Sebbene fosse iniziata nello scorso mese di maggio, è da pochi giorni che si è diffusa a macchia d’olio l’esistenza di una proposta di referendum volta ad abrogare l’art. 2 della legge 1261 del 1965 che disciplina le indennità spettanti ai membri del Parlamento. A norma dell’art.75 della nostra Costituzione, il referendum popolare è indetto per deliberare l’abrogazione, totale o parziale, di una legge o di un atto avente valore di legge quando lo richiedono cinquecentomila elettori o cinque Consigli regionali. Era dunque così partita la raccolta delle firme necessarie per l’indizione del referendum per iniziativa di Unione Popolare.
Nel dettaglio, il referendum, in caso di buon esito, avrebbe tagliato circa 48 mila euro l’anno per ogni membro del Parlamento, poiché l’art.2 della Legge 1261 va proprio a disciplinare i compensi relativi alla diaria ed alle spese di soggiorno a Roma dei parlamentari.

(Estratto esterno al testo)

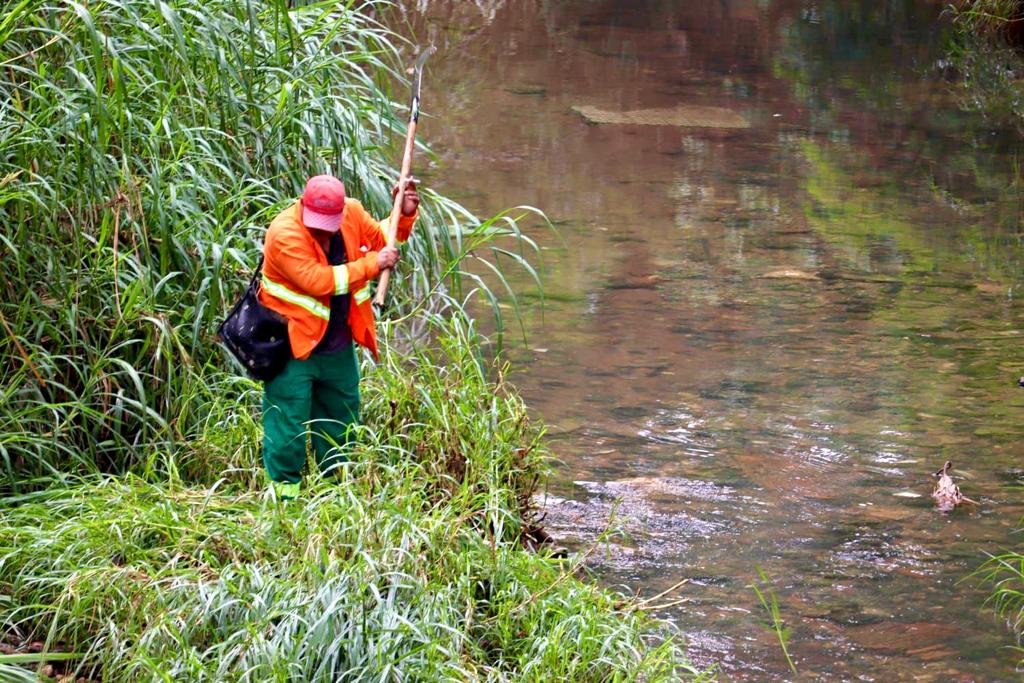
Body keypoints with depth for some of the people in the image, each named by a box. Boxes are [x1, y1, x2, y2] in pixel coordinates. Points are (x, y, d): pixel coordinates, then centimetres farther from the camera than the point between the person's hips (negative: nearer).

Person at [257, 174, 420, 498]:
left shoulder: (353, 213, -6)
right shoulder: (285, 233, -26)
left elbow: (380, 238, 15)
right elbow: (318, 281, -32)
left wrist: (404, 216, -4)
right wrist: (372, 264, -27)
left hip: (338, 346, 7)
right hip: (294, 344, -7)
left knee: (341, 420, 19)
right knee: (288, 422, -4)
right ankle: (284, 490, 8)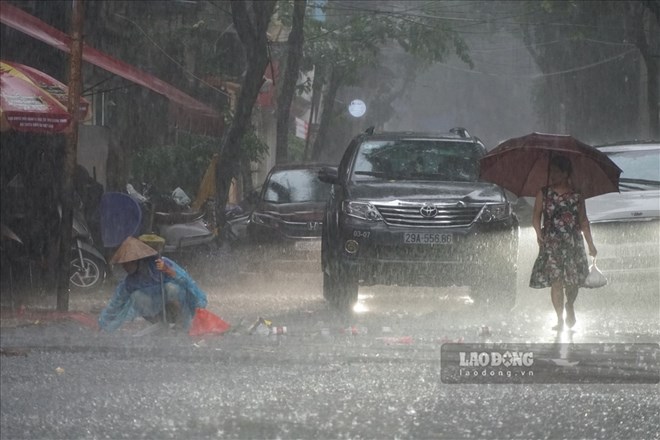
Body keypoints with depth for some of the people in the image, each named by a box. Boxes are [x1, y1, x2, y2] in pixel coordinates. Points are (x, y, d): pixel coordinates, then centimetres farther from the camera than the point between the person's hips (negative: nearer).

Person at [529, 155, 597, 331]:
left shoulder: (576, 196, 5)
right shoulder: (544, 194, 4)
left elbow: (584, 222, 9)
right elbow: (536, 216, 1)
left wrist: (590, 245, 6)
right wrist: (539, 234, -16)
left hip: (573, 243, 1)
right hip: (551, 243, -1)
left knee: (573, 281, 1)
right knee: (556, 281, -8)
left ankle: (570, 306, 30)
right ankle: (560, 319, -2)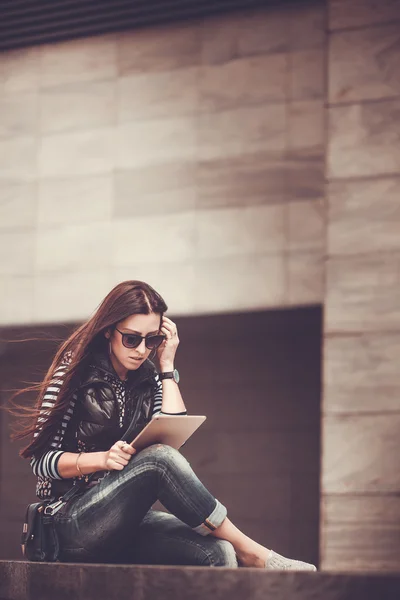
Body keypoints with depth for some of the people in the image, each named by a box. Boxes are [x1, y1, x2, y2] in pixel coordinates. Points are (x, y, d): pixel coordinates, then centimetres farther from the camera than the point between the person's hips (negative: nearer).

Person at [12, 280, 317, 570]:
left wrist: (167, 366, 0)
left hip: (128, 523, 5)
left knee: (217, 552, -26)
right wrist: (103, 459, -24)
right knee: (158, 458, -31)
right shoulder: (76, 372, -3)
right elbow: (41, 460, -7)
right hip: (72, 524, -5)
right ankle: (252, 554, -24)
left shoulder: (150, 380, 12)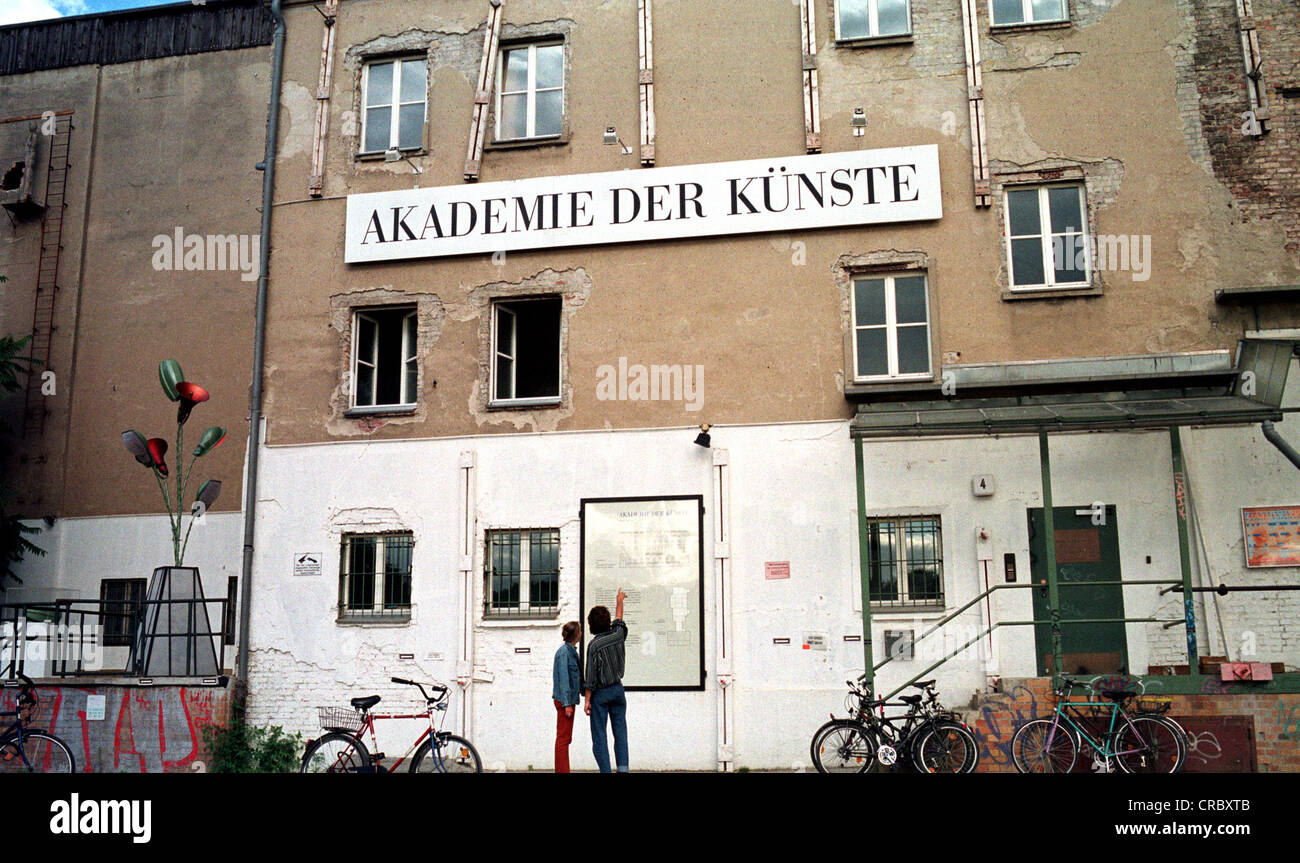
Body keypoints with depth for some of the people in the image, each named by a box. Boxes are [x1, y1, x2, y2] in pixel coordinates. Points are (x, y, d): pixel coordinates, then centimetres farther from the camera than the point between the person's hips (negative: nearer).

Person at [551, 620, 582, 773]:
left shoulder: (571, 651, 12)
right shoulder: (564, 652, -16)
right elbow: (563, 678, -19)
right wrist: (567, 703, -20)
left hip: (569, 699, 10)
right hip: (564, 699, -10)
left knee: (564, 738, 14)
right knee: (563, 737, -4)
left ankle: (561, 770, 20)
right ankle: (563, 770, 1)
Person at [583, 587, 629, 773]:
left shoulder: (594, 645, -14)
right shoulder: (618, 635, -2)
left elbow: (591, 675, -14)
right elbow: (619, 621, 22)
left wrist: (587, 699, -8)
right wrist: (619, 601, 39)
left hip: (600, 692, -4)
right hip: (618, 688, 4)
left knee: (599, 735, 2)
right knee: (620, 731, 6)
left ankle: (606, 770, -1)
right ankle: (622, 766, -5)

Così, sia su testate editoriali non dipendenti da finanziamenti pubblici e sui maggiori social network, si invitava gli aventi diritto a firmare entro il 27 luglio. Tuttavia sono sorti dei problemi a monte e che vanno a conferire margini di incostituzionalità alla proposta di referendum.
Innanzitutto, sembrano esserci in corso due richieste di referendum:
- Quella per l’appunto promossa da Unione Popolare e volta all’abrogazione della Diaria dei Parlamentari
- Quella promossa da Comitato del Sole e per la quale non c’è una data fissata per la chiusura della raccolta firme. Con questa si chiede l’abrogazione di:
- Spese di segreteria e rappresentanza.
- Diaria (Rimborso spese soggiorno a Roma)
- Cumuli d’indennità per partecipazione a commissioni giudicatrici di concorso, missioni, commissioni di studio e commissioni d’inchiesta.
- In aspettativa: – Aumenti periodi di stipendio – Avanzamento di carriera – Trattamento di quiescenza – Trattamento di previdenza – Assistenza sanitaria – Assicurazione previdenziale.
- Indennità mensile esente da ogni tributo.
- Indennità mensile non sequestrabile o pignorabile.
Senza contare poi che l’art. 31 della Legge 352 del 1970 che disciplina le modalità di svolgimento dei referendum, stabilisce che: Non può essere depositata richiesta di referendum nell’anno anteriore alla scadenza di una delle due Camere e nei sei mesi successivi alla data di convocazione dei comizi elettorali per l’elezione di una delle Camere medesime. E il prossimo anno dovrebbero, com’è noto, aver luogo inItalia le elezioni politiche. Se consideriamo che i promotori devono raccogliere almeno 500.000 firme entro 3 mesi, qualora le andassero a consegnare nel gennaio 2013, le firme raccolte così frettolosamente nel corso di questi giorni non sarebbero valide, rimandando il tutto al post-elezioni del 2013 e quindi presumibilmente al 2014, calcolando i tempi necessari per le verifiche della costituzionalità dello stesso quesito referendario.
Tuttavia, la coordinatrice nazionale dell’Unione Popolare Maria Prato ha invece, in un video, fatto sapere che il referendum e le firme raccolte sono valide aggiungendo che la legge relativa all’attuazione del referendum è incostituzionale ma che il partito continuerà a raccogliere firme ad ottobre in modo che siano valide fino a gennaio 2013, data che renderà possibile presentare, in maniera costituzionale, la richiesta di referendum.